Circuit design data

────────────────────────────────────────

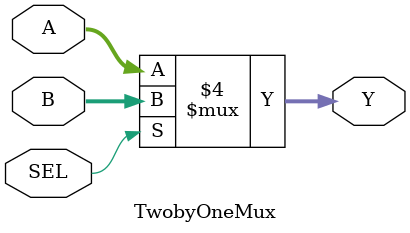
<source format=sv>
module TwobyOneMux(
  input [63:0] A,B,
  input SEL,
  output reg[63:0] Y);
  always @ (A or B or SEL)
    begin 
      if (SEL==0)
        Y=A;
      else
        Y=B;
    end
endmodule

</source>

────────────────────────────────────────

Exercise requirements: Copy out the data verbatim, excluding the pictures.

Result:
<source format=sv>
module TwobyOneMux(
  input [63:0] A,B,
  input SEL,
  output reg[63:0] Y);
  always @ (A or B or SEL)
    begin 
      if (SEL==0)
        Y=A;
      else
        Y=B;
    end
endmodule

</source>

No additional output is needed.